Redes vazias, como elas chateiam! Quanto tempo você tem lidado com a sua? O filho por quem você tem orado, mas ainda não o viu experimentado o novo nascimento. O sobrinho querido que está entregue às drogas. A promoção que deveria ter saído e que melhoraria muito o orçamento familiar, mas com o novo governo não há nem sinal dela no horizonte. Dívidas? São sufocantes, consomem as forças e tem sido difícil sair deste atoleiro.

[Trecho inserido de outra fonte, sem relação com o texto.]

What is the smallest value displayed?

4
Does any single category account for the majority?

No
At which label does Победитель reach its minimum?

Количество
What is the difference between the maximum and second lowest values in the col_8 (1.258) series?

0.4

Redes vazias, coração desesperançoso. E as respostas que muitas vezes damos destilam desânimo: “Mestre, esforçamo-nos a noite inteira e não pegamos nada.” Você conhece a sensação de noites sem sono e sem “peixes”? É claro que conhece. Não importa o que você faça. Você dá duro a noite inteira e não consegui pescar nada. Com certeza você já sentiu o que Pedro sentiu, já esteve onde Pedro estava. Mas, como ele fez com Pedro, Jesus está pedindo que você vá pescar. Ele sabe que suas redes estão vazias. Ele sabe que seu coração está exausto. Ele sabe que não há nada que você gostaria mais do que poder dar as costas à bagunça e encerrar por hoje, e mesmo assim ele diz: “Não é tarde demais para tentar de novo”.

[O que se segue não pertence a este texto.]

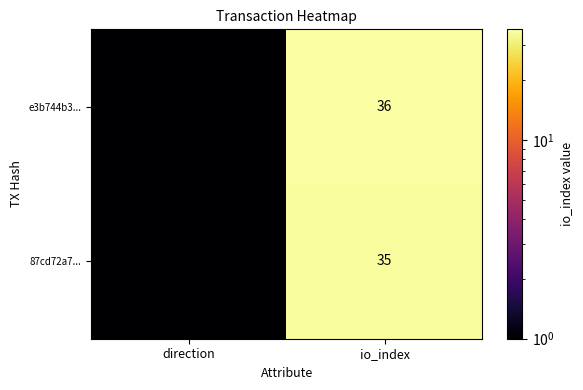

Which series has the largest total across all categories?

e3b744b3...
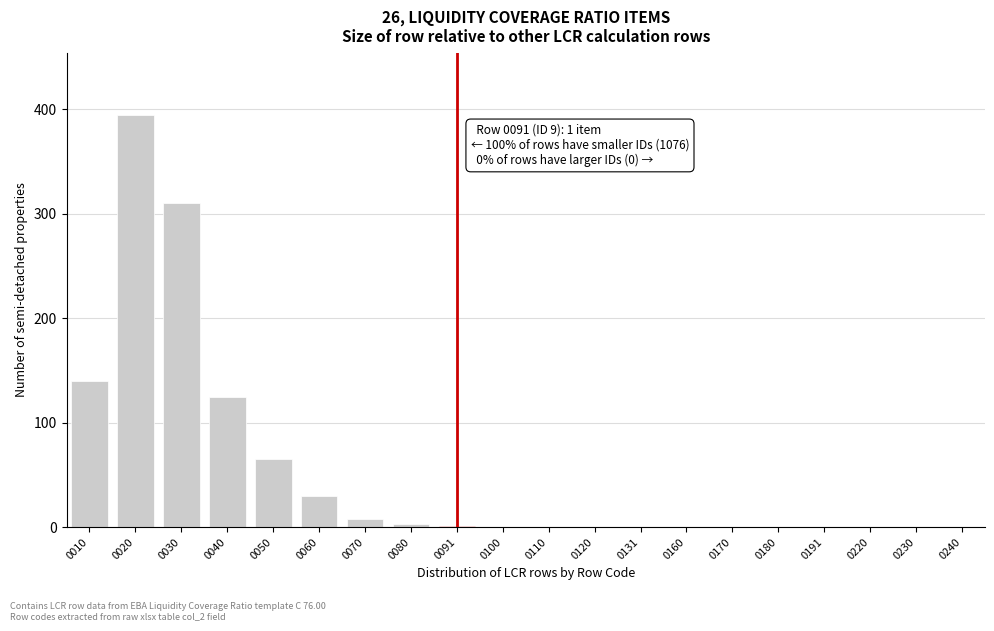

What is the change in value from 0020 to 0230?

-395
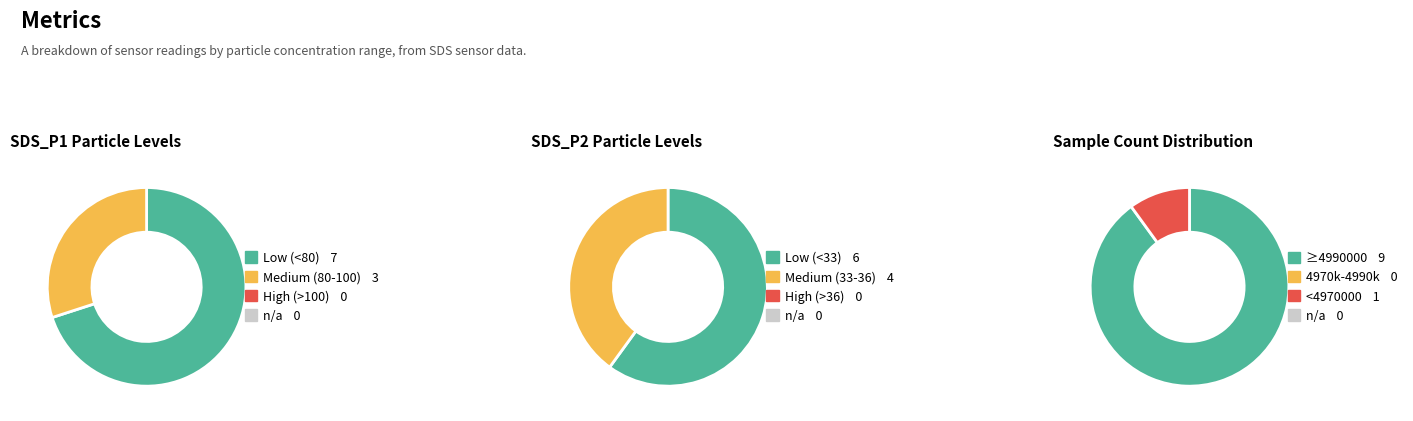

Does 0 represent more than half of the total?

No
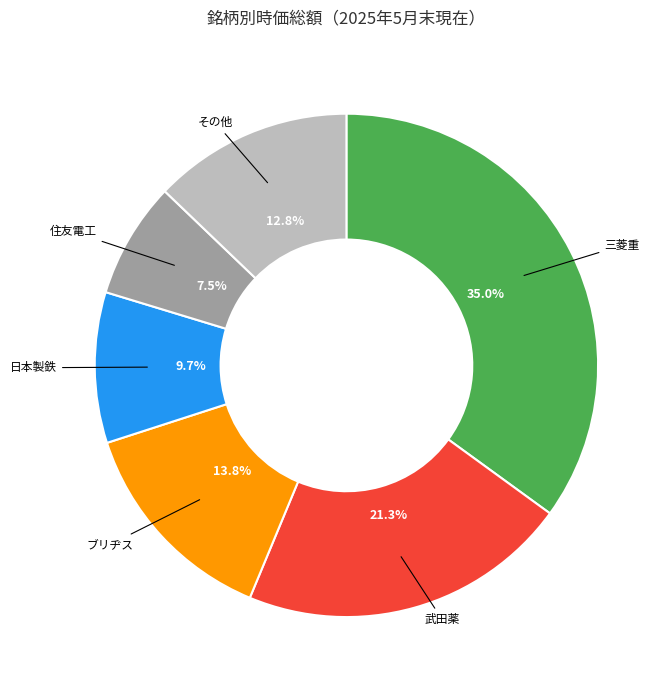

Does any single category account for the majority?

No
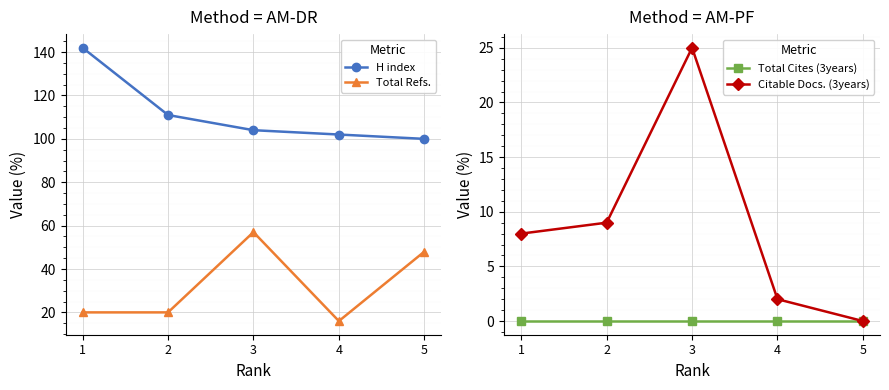

Is the value of Citable Docs. (3years) at 1 greater than the value of H index at 1?

No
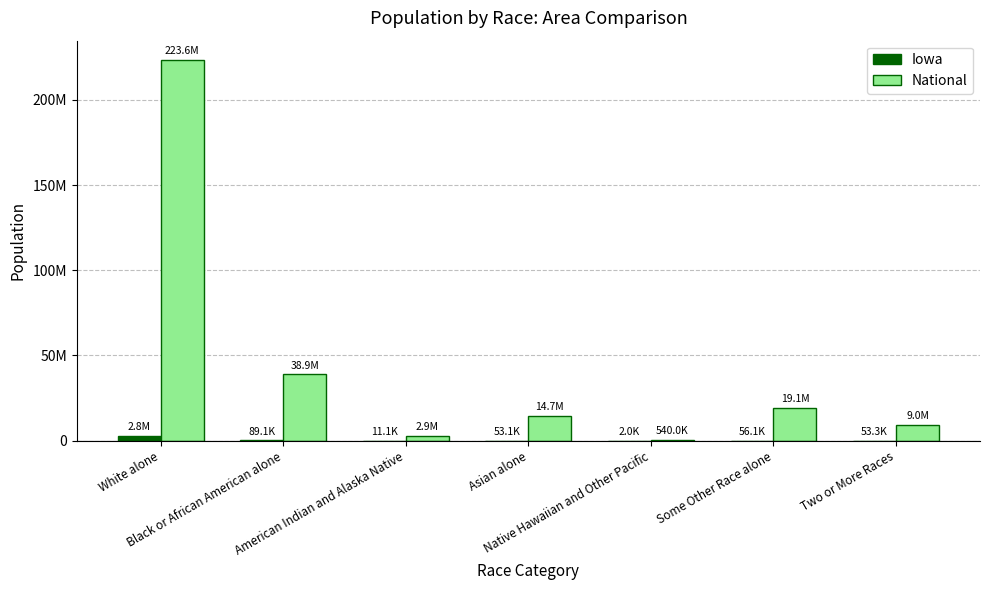

Does the chart contain stacked bars?

No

Pedro obedeceu. O resultado é que agora os seus braços estão estendidos para fora do barco, segurando a rede. É tudo o que ele pode fazer até que os demais rapazes possam ajudá-lo. Em poucos momentos, os quatro pescadores e o carpinteiro estão até os joelhos de cardume saltitante. Então, Pedro ergue os olhos da pescaria e olha atentamente para o rosto de Cristo. Nesse momento, pela primeira vez, ele vê Jesus, o Senhor. Pedro prostra-se no chão, com a cara enterrada nos peixes. O mau cheiro não o incomoda. É o seu próprio fedor, de pecado e culpa, que o incomoda. “Afasta-te de mim, Senhor, porque sou um homem pecador!” (v. 8). Cristo não tinha intenção nenhuma de atender àquele pedido. Ele não abandona os pecadores autoconfessos. Muito pelo contrário, ele os convoca. “Não tenha medo; de agora em diante você será pescador de homens” (v. 10). No dia em que Pedro obteve o maior sucesso profissional na sua carreira ele foi convocado a deixar tudo para seguir a Jesus e simplesmente obedeceu.


Ao contrário do que você talvez tenha aprendido, Jesus não limita seu recrutamento àqueles com corações valentes e vidas exaustivamente ascéticas e ilibadas. Os abatidos e os esgotados geralmente compõem a sua lista de convocados. Nosso mestre costuma subir em barcos, leitos de enfermidade, sofás e outros locais onde jazem os cansados, deprimidos e consumidos pela culpa para dizer-lhes “não é tarde demais para recomeçar”.


O Deus-homem que localiza cada pescador e pecador esgotado, se preocupa o suficiente para entrar em seus barcos e para dissolver a frustração do fracasso. Ele continua sendo o nosso Mestre, e sussurra suas palavras para nós, os proprietários de redes vazias: “Vamos tentar de novo — só que dessa vez comigo a bordo”.[1]


 

Juntos a serviço do Mestre,

Pr. Carlos Valderrama

Professor Residente do SETECEB

[1] Parte do conteúdo extraído e adaptado do seguinte livro: LUCADO, Max. O Salvador Mora ao Lado.: Thomas Nelson, Rio de Janeiro: 2011.